Le travers des choses
on ne voit plus les choses
à les regarder chaque jour
on ne voit plus les choses qu'à travers
on ne voit plus les choses que de travers
à travers leurs plis
on ne voit même plus les replis
on se replie des choses qu'on ne voit même plus
on finit par ne plus vouloir les choses
on ne veut même plus les choses
on ne veut même plus les choses qu'à travers
on ne veut plus que les choses de travers
et les choses nous regardent chaque jour
et les choses se plient de regarder nos travers
Des couteaux tirés #2
Nous avons-nous des lames à l’œil une façon d'écrire comme un pas de côté une façon de vivre comme un peu de côté un peu du bas du côté une façon de mal-façon sans toutes les manières une contre-façon quotidienne le façonnement fasciné du ciselé du morcellement arraché remâché chaque matin une mort aux dents à se recomposer cahin par côté une contre-façon du matin
Rien ne s'y faire
un échafaud d'âges
l'horizon tréteaux
pour le regard et
les cieux brocanteurs
à brader du temps
un peu plus loin
rien ne se perd
rien ne s'y faire
Le meuble
Je n'ai jamais su faire je n'ai jamais trop compris comment il fallait faire je n'ai jamais su trop faire déjà auparavant lorsque je me suis aperçu cette faculté chez les autres j'étais fasciné c'est là que je me suis rendu compte que je ne savais trop faire c'était tôt mais c'était trop tard et ça a duré toujours même à présent je ne sais trop faire comment meubler alors je meuble je ramasse ces meubles dont on ne veut plus je ne les fais pas de toute pièce je ne sais pas trop faire je les reprends avec ces parts de moi dont on ne veut pas puis patiemment je remplis de formes d'espaces vides j'apprends leurs fibres je détaille leurs creux je gratte une langue des mains d'où le meuble s'échappe je rajoute des poussières et des copeaux de bois entre le monde et moi. Peut être un jour ce sera suffisamment épais. Peut être un jour j'y mettrai le feu.
Les yeux dans les yeux
elle dit qu'elle ne peint plus les yeux
c'est les gens les gens qui regardent
qui mettent leurs yeux dans l'absence
peinte de leurs regards les gens re-
gardent pour eux les gens
ce qu'il y a à dans ce qu'il n'y a pas
Il y aurait des vertèbres dans les yeux
Je regarde longtemps le mouvement contracté de l'eau l'un d'entre eux ou les deux longtemps sa rétraction et sa tractation ensemble son halage du mur fermement son attirance à épuiser dans son ensemble son halage des heures hâlées sur qu'est-il de plus fragile une à une les miettes du jour tirant la matière tirant les miettes le mur qui avance par pièce le mur qui recule chaque sillon chaque instant se rationne chaque étai l'appui sur soi et l'adossement les mouvements pièces et heures les sillons leur suspension comme une ponctuation un ossement infinis ensemble l'un d'entre eux et l'ensemble je regarde longtemps le tableau mais quant à voir le dessin il suffit parfois d'éprouver les vertèbres du regard
Cédric Bernard vit dans le Pas de Calais, trop loin de la mer.
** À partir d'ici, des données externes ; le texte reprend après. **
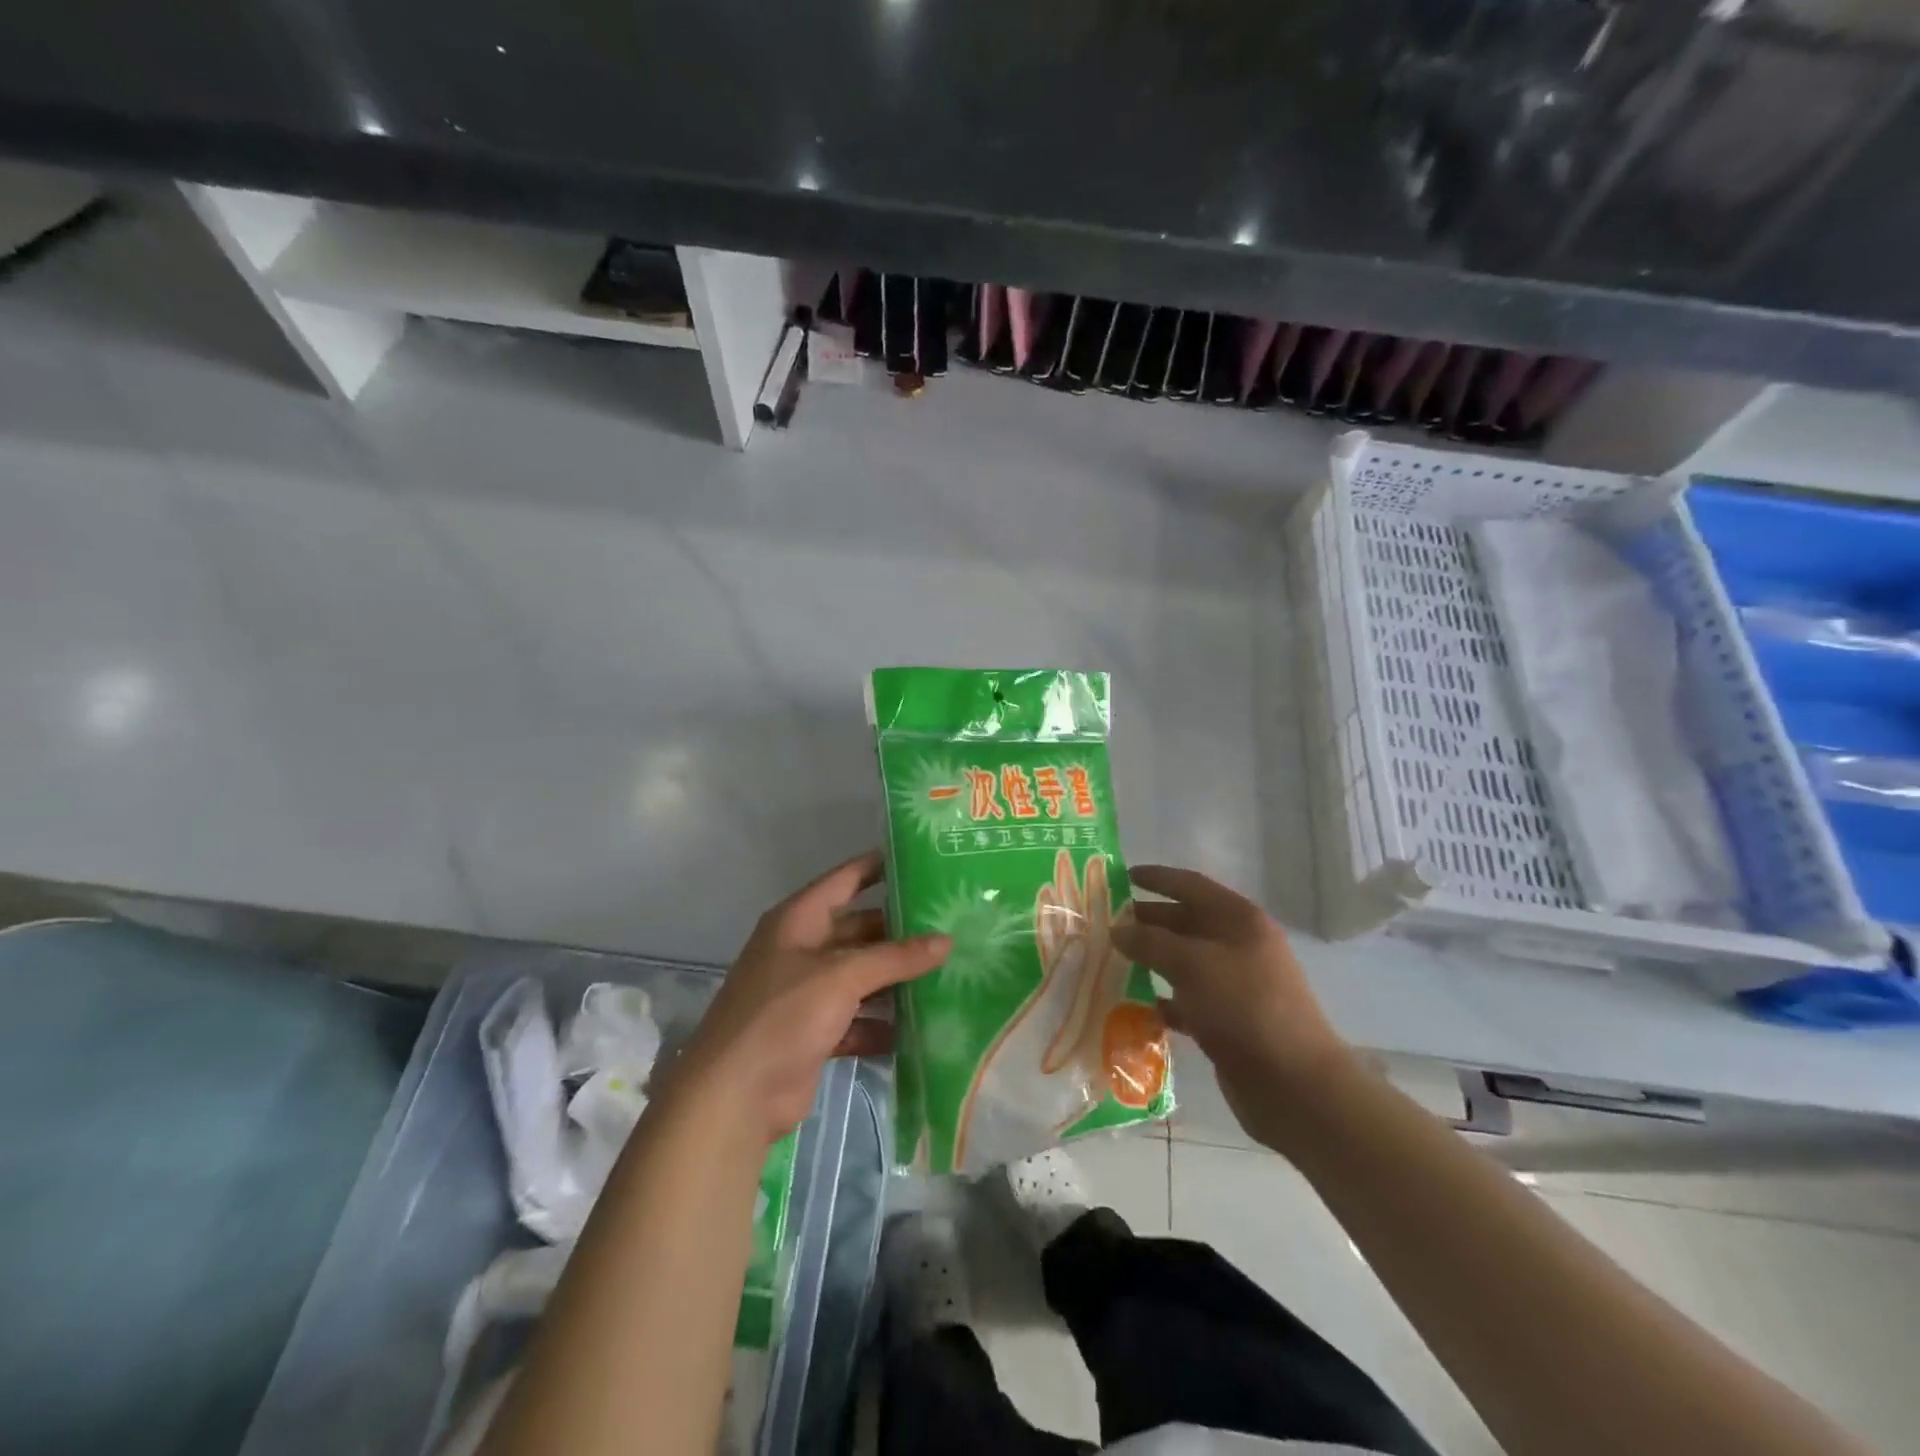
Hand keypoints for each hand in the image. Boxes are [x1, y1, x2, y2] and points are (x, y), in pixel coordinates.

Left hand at [671, 851, 948, 1142]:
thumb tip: (946, 940)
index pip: (844, 880)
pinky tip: (921, 1027)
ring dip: (896, 979)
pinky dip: (882, 1023)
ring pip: (861, 976)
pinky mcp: (814, 1033)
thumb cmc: (784, 1016)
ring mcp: (807, 993)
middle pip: (858, 929)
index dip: (878, 867)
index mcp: (798, 920)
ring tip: (947, 973)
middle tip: (950, 925)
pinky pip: (857, 1018)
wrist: (735, 1096)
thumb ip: (895, 957)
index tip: (922, 860)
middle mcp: (801, 950)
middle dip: (899, 931)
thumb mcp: (842, 976)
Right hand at [1111, 865, 1349, 1148]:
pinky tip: (1128, 1003)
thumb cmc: (1245, 1009)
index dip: (1157, 878)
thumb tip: (1117, 929)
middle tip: (1102, 923)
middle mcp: (1238, 945)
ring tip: (1108, 959)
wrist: (1293, 1086)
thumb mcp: (1194, 965)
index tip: (1120, 876)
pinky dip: (1159, 998)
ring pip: (1181, 962)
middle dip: (1145, 920)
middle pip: (1184, 922)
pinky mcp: (1225, 1020)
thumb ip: (1151, 942)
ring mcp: (1234, 985)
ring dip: (1148, 959)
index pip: (1191, 885)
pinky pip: (1184, 1000)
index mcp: (1239, 920)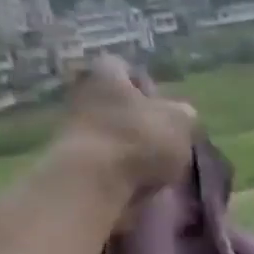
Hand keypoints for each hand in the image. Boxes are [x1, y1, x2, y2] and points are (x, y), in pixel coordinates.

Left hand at [60, 57, 196, 194]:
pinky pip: (102, 163)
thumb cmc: (140, 139)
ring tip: (156, 169)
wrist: (93, 183)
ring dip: (129, 148)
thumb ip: (184, 114)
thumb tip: (182, 113)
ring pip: (109, 134)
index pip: (122, 68)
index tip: (162, 106)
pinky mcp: (70, 165)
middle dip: (137, 120)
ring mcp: (72, 131)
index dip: (144, 85)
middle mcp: (83, 96)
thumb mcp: (180, 122)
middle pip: (115, 103)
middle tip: (163, 140)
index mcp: (106, 75)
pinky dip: (119, 172)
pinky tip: (138, 185)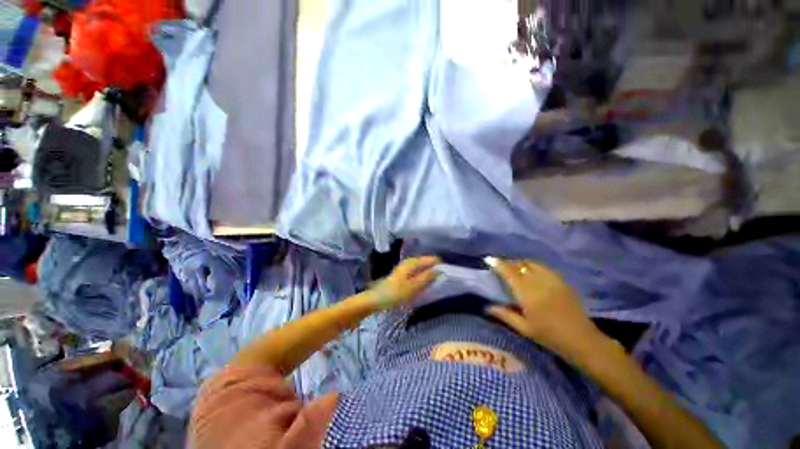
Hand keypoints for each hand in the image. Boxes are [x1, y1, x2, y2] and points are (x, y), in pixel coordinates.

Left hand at [370, 256, 439, 309]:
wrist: (377, 299)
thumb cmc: (395, 293)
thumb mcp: (413, 287)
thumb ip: (427, 278)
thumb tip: (440, 270)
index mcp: (412, 262)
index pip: (432, 259)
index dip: (440, 266)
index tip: (448, 275)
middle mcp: (410, 261)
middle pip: (427, 262)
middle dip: (436, 269)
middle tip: (443, 281)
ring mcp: (406, 267)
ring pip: (423, 267)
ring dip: (430, 274)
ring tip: (437, 283)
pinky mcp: (404, 274)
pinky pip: (418, 272)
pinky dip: (423, 276)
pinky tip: (425, 284)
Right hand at [485, 258, 602, 358]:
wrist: (582, 340)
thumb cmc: (550, 336)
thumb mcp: (524, 328)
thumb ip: (505, 315)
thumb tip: (487, 307)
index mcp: (527, 293)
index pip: (509, 272)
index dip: (498, 264)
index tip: (489, 260)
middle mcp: (539, 281)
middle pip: (520, 264)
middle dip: (508, 263)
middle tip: (500, 266)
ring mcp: (552, 279)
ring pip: (532, 263)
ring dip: (520, 263)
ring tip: (514, 268)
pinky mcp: (562, 281)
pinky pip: (543, 267)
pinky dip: (533, 266)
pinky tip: (531, 272)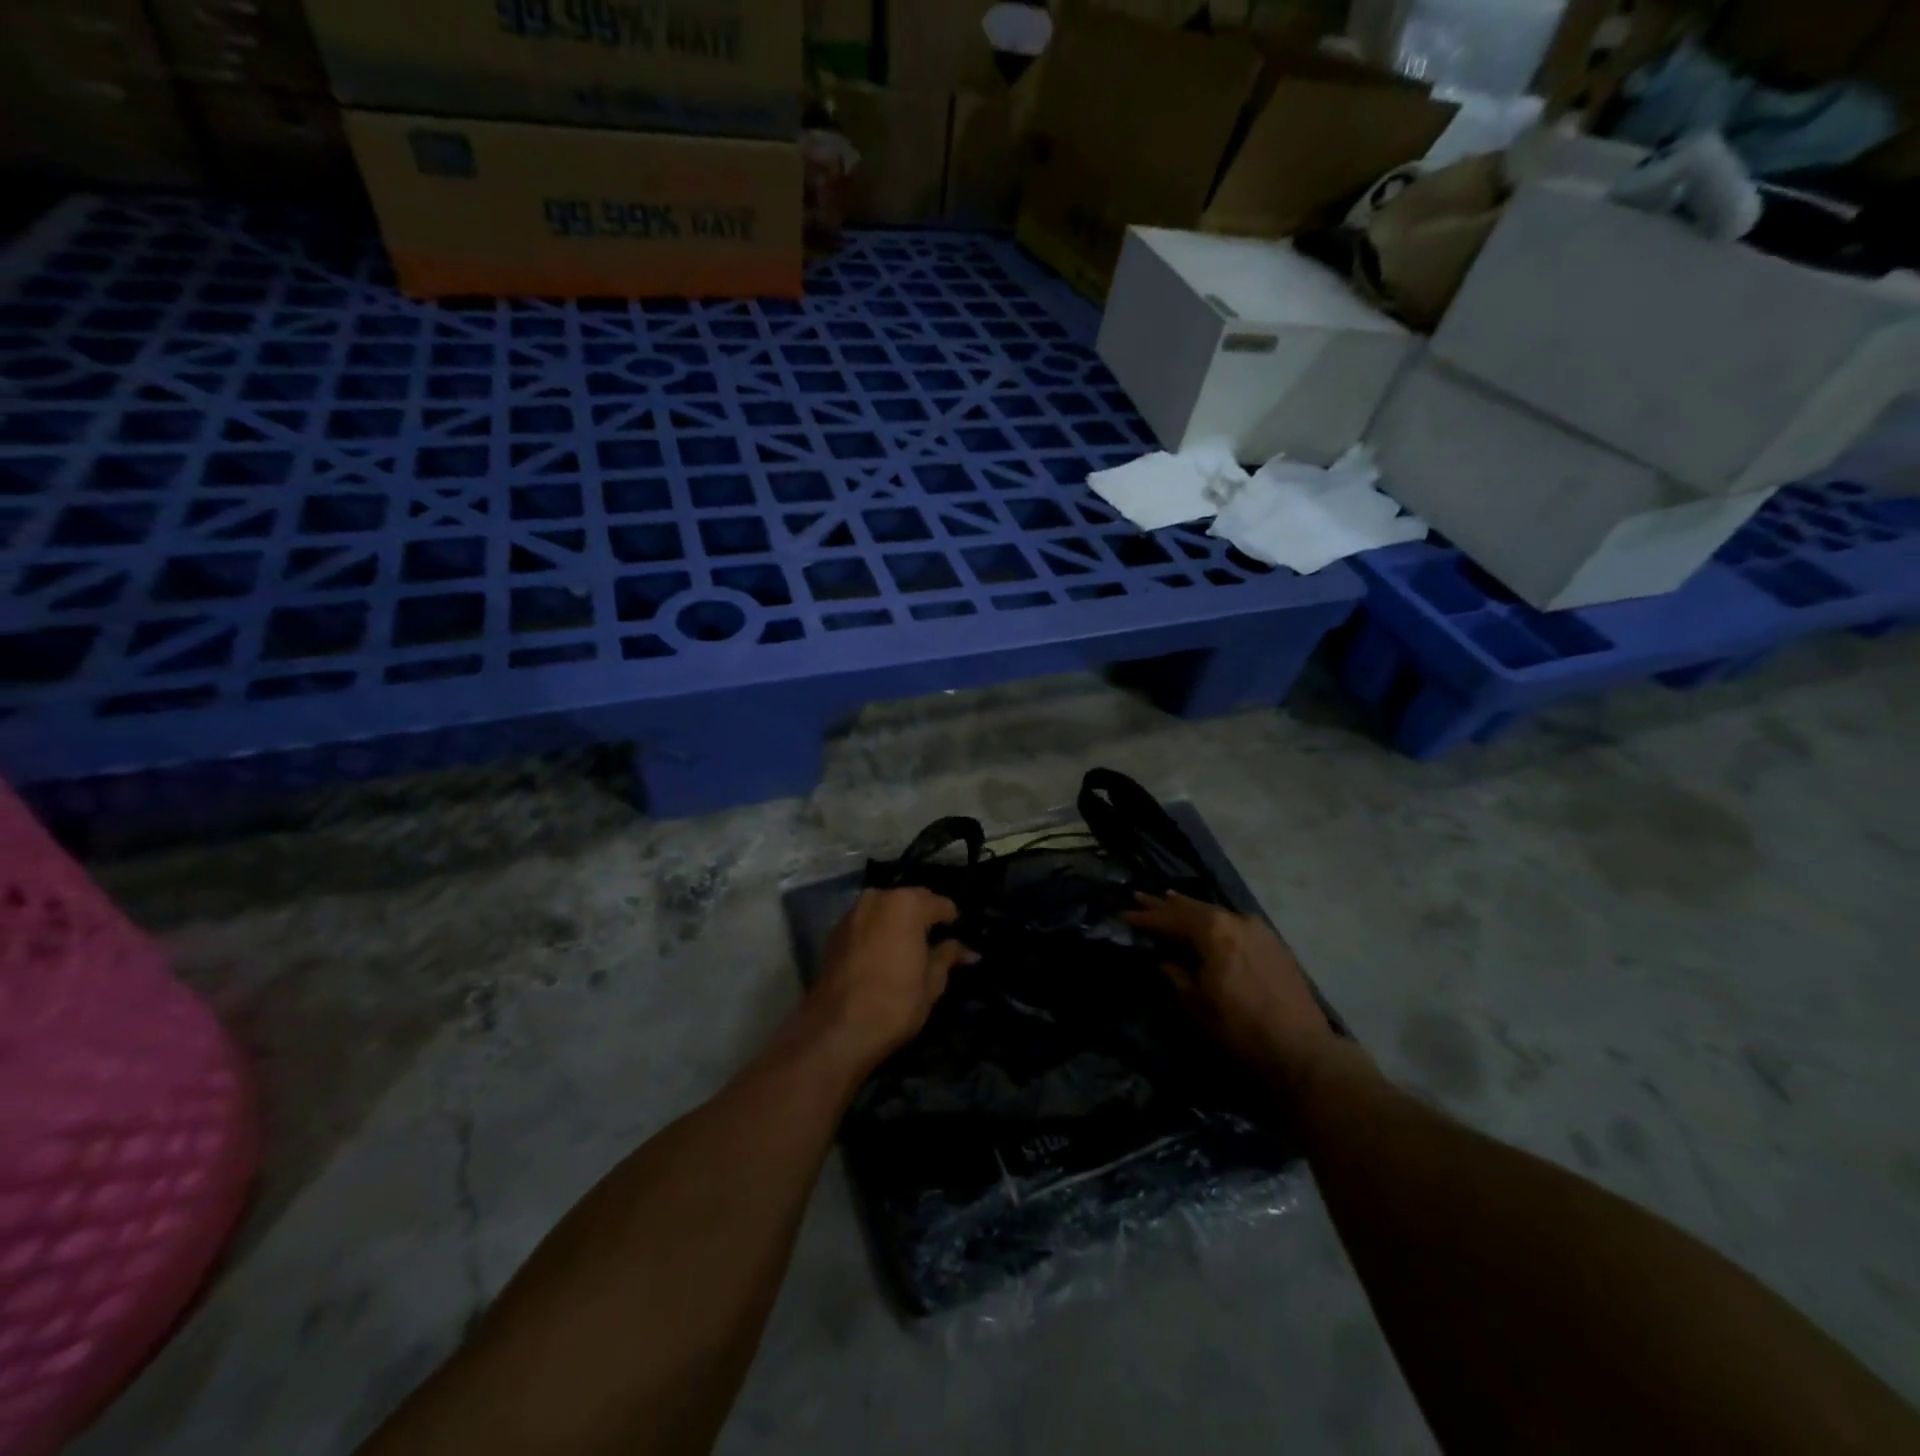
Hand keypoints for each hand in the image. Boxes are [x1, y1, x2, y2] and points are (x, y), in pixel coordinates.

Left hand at [810, 888, 974, 1065]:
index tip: (957, 939)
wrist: (837, 1030)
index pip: (941, 904)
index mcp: (907, 904)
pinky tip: (882, 957)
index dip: (952, 921)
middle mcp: (877, 898)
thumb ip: (948, 957)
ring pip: (885, 910)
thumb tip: (968, 951)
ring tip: (907, 951)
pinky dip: (877, 933)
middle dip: (923, 918)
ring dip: (898, 924)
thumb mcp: (932, 982)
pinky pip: (865, 924)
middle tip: (934, 945)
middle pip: (910, 901)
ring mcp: (852, 913)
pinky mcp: (834, 933)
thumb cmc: (895, 1003)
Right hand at [1122, 891, 1339, 1094]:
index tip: (1123, 913)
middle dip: (1165, 905)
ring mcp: (1259, 930)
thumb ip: (1176, 975)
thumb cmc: (1240, 1029)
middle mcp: (1236, 921)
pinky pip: (1234, 923)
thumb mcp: (1196, 1004)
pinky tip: (1208, 921)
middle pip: (1193, 908)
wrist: (1302, 1052)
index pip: (1171, 919)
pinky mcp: (1273, 944)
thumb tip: (1165, 960)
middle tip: (1140, 896)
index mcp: (1214, 931)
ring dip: (1190, 910)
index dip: (1145, 917)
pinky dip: (1215, 920)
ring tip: (1169, 900)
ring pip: (1215, 913)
Après une maîtrise de Lettres Modernes, il partage son temps entre l'enseignement spécialisé, ses enfants et la dérive du blog LES MOTS DES MARÉES. Il publie dans les revues comme MGV2>Datura, FPDV, Les Tas de mots, Traction-Brabant, Vents Alizés, Paysages Écrits, Ce qui Reste, Revue Métèque, etc.
Ses recueils, de 2013 à 2015 : "C'est le matin que l'on grandit", "Le cas Leleu", "A propos de celui qui réussit à rater correctement", "La Bascule des Chevaux" (chez mgv2>publishing) et enfin, "Boule à facettes" (Éditions Derrière la Salle de Bains).